That’s Precious, aged 10, who has been detained twice now. Her crime? Wanting to remain in the country where she has lived since she was three.
Every year, approximately 1300 children like Precious are locked up with their families, most of them in the privately run Yarl’s Wood Immigration Removal Centre in Bedfordshire. There is no time limit to their imprisonment, and although the average length of stay is 15 days, many families are detained for much longer periods of time.
Numerous reports have documented the detrimental impact detention has on children. One of them is The Royal Colleges of Paediatrics and Child Health, General Practitioners and Psychiatrists and the UK Faculty of Health’s report, ‘Significant Harm’. This report documents that almost all detained children suffer injury to their mental and physical health as a result of their detention. The effects include insomnia, weight loss, emotional and psychological regression, posttraumatic stress disorder, clinical depression and suicidal behaviour, amongst others. Yet despite this clear evidence, detention of children continues.
Whilst the new coalition government has pledged to end the detention of children, it has presently only committed to a “review” of the current system. Whereas the pledge is certainly welcomed as a positive step in the direction towards a more humane immigration system in the UK, the review is entirely inadequate and unnecessary. It is feared that while this review takes place, many other children will be arrested and suffer mental injuries as a result of their detention.
Alternatives to detention must avoid the emotional, physical and psychological trauma detention causes. They must therefore be premised on allowing people to remain in their communities. Asylum-seeking children and families, like all people, are embedded in social networks upon which they rely. It is from these communities that families can receive the support they need to navigate the asylum system. It is from the experiences of asylum seekers that communities can learn about the worlds we share. Alternatives must focus on maintaining and enhancing these bonds.
SOAS Detainee Support sees the government's pledge as an opportunity for a rational debate about alternatives to immigration detention that prioritise the welfare of migrants, asylum-seekers and their children above the restrictive tendencies of Home Office initiatives.
Therefore, on the 5th of June 2010, SOAS Detainee Support will host 'Release Carnival' – a march from Torrington Square to 10 Downing Street to demonstrate against the continued detention of children and families.
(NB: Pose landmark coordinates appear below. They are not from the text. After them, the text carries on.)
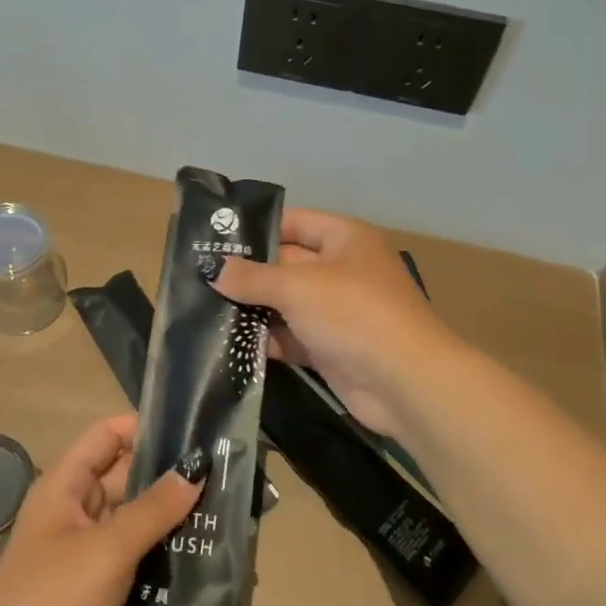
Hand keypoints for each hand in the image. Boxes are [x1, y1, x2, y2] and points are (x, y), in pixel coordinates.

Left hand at [0, 414, 202, 605]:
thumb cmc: (53, 603)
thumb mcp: (108, 550)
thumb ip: (154, 508)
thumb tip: (196, 467)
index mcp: (63, 486)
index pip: (106, 435)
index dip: (145, 427)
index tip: (193, 431)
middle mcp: (71, 510)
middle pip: (124, 476)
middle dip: (168, 476)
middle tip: (222, 476)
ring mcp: (81, 551)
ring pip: (132, 519)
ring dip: (169, 518)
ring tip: (222, 515)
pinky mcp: (91, 588)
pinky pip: (131, 556)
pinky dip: (159, 553)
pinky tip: (199, 559)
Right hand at [212, 208, 456, 437]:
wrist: (404, 382)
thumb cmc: (352, 313)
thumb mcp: (296, 287)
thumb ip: (252, 277)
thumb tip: (213, 269)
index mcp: (345, 239)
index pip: (295, 222)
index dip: (258, 228)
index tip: (215, 238)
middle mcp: (343, 270)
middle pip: (287, 264)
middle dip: (248, 272)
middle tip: (200, 277)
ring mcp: (338, 311)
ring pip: (287, 303)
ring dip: (253, 309)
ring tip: (204, 309)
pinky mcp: (332, 348)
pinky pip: (292, 336)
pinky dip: (267, 340)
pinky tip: (230, 343)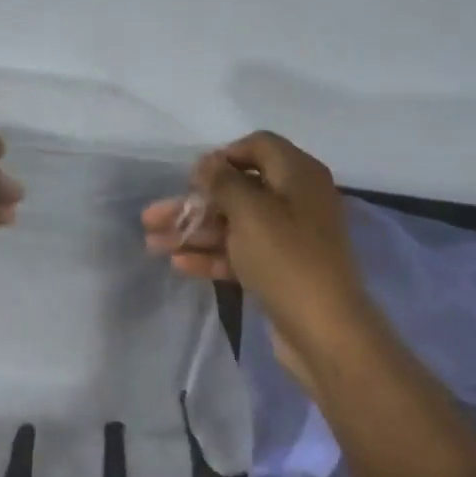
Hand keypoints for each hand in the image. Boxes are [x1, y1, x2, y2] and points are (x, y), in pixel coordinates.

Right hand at [142, 131, 368, 387]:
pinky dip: (211, 256)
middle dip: (193, 203)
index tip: (193, 177)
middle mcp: (295, 201)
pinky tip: (178, 264)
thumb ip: (223, 182)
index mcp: (298, 175)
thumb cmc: (286, 259)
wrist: (324, 330)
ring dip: (194, 231)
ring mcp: (287, 238)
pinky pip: (240, 253)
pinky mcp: (278, 270)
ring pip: (233, 225)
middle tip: (152, 217)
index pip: (259, 146)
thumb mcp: (250, 211)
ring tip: (152, 243)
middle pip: (237, 190)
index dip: (223, 156)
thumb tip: (207, 162)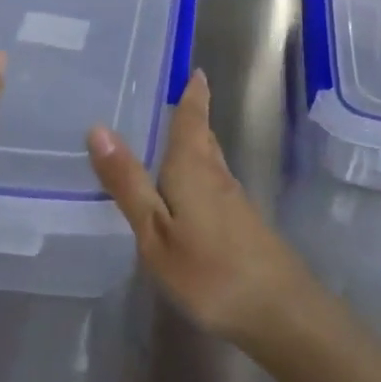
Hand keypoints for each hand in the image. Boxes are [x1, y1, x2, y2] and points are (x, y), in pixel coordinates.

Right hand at [86, 70, 315, 345]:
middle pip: (203, 134)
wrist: (282, 313)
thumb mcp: (155, 232)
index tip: (193, 68)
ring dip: (194, 141)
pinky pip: (213, 182)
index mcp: (193, 166)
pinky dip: (197, 170)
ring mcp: (234, 200)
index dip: (193, 92)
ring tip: (168, 136)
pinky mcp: (242, 224)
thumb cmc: (210, 271)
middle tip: (169, 96)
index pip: (192, 117)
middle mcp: (216, 173)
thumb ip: (129, 183)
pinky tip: (186, 188)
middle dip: (190, 114)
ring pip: (210, 158)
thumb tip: (99, 128)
We call for immediate release of all currently held families and for alternatives which put the interest of the child before everything else!
The day starts at 12pm in Torrington Square (near Russell Square) with speakers from Refugee and Migrant Justice, The Outcry Campaign, The Helen Bamber Foundation, MP Jeremy Corbyn, Lib Dem Dave Ravel, Clare Sambrook from End Child Detention Now, No One Is Illegal and Citizens for Sanctuary as well as ex-detainees. At 2pm we will march along side jugglers, samba music, clowns, dancers and theatre performances to Downing Street, where a delegation will deliver a letter and an alternative petition in number 10.
Join us!
For more information, go to releasecarnival.wordpress.com
or http://www.facebook.com/event.php?eid=101311146578927&ref=ts
“I call on every single person who hears of what’s going on with the detention of asylum-seeking children to write, petition and demonstrate against it. My suspicions are that the motive behind such inhuman treatment are crude electoral ones, in which this government is allowing itself to be driven by anti-asylum-seeking press barons and the British National Party. Make no mistake about it, the UK has obligations towards asylum seekers and it has obligations towards children. At present, it looks very much as if we’re reneging on those obligations. This is to their great shame and we must do all we can to break the legislation, custom and practice that is allowing them to carry on in this way.” Michael Rosen, former Children’s Laureate.